Goal of the exercise ->
Every line below that carries the word "users" needs to be copied.

Dataset excerpts ->
Segment Open

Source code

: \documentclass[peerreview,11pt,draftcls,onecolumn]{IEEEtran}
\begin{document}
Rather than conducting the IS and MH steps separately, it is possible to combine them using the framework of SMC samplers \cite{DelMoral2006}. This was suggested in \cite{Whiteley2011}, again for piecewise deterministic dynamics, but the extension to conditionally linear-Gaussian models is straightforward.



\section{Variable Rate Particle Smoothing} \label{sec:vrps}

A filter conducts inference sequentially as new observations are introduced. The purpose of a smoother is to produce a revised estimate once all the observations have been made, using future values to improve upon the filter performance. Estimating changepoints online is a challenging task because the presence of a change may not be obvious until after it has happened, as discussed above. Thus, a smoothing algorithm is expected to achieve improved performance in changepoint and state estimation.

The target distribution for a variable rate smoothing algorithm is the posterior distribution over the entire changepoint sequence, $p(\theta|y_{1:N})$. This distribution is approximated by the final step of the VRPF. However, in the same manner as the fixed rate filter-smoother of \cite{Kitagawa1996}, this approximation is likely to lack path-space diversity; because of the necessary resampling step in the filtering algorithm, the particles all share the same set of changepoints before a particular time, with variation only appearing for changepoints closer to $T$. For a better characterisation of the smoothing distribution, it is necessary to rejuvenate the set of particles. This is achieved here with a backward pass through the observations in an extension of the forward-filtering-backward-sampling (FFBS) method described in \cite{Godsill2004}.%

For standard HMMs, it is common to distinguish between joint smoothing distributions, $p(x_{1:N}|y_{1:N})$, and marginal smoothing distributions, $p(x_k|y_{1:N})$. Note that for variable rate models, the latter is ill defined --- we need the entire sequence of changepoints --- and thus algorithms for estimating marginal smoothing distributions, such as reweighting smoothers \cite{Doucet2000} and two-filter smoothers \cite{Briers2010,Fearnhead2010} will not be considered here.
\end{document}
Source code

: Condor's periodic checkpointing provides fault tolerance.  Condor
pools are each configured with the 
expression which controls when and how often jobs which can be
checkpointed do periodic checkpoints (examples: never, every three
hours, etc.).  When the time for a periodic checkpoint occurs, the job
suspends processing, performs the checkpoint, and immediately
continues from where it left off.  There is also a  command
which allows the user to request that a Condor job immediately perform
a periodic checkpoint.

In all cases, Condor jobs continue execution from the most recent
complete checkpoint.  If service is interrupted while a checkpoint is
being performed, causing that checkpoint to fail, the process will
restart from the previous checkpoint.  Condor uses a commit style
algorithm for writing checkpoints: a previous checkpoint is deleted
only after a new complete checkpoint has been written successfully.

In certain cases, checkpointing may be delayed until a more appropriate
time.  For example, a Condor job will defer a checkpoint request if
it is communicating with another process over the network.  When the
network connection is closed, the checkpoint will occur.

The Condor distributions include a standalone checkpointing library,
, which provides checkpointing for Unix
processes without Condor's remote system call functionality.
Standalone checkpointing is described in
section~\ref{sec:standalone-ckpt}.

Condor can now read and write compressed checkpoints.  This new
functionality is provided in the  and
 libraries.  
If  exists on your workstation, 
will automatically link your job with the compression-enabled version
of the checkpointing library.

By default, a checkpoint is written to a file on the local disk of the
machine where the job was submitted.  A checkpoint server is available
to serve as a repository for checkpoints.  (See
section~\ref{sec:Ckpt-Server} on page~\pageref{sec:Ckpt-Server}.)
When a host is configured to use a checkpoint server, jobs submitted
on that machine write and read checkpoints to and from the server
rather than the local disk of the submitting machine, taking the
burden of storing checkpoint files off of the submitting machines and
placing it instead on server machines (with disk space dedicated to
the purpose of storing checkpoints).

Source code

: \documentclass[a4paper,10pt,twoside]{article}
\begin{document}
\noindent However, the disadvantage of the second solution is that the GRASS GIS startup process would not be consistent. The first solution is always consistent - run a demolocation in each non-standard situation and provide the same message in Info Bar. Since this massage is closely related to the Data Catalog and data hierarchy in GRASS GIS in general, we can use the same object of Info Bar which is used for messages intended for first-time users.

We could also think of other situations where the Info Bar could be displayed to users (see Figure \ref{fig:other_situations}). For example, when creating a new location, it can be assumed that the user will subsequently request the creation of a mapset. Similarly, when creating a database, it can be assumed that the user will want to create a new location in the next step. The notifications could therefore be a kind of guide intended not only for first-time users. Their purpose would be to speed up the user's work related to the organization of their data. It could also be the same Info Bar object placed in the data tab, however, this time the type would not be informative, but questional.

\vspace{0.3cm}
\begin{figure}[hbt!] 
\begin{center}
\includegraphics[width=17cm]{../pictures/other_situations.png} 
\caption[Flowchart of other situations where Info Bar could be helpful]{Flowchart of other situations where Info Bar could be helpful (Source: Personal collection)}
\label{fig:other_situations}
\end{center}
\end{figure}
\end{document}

Segment Closed

Result of the task ->
\noindent However, the disadvantage of the second solution is that the GRASS GIS startup process would not be consistent. The first solution is always consistent - run a demolocation in each non-standard situation and provide the same message in Info Bar. Since this massage is closely related to the Data Catalog and data hierarchy in GRASS GIS in general, we can use the same object of Info Bar which is used for messages intended for first-time users.
We could also think of other situations where the Info Bar could be displayed to users (see Figure \ref{fig:other_situations}). For example, when creating a new location, it can be assumed that the user will subsequently request the creation of a mapset. Similarly, when creating a database, it can be assumed that the user will want to create a new location in the next step. The notifications could therefore be a kind of guide intended not only for first-time users. Their purpose would be to speed up the user's work related to the organization of their data. It could also be the same Info Bar object placed in the data tab, however, this time the type would not be informative, but questional.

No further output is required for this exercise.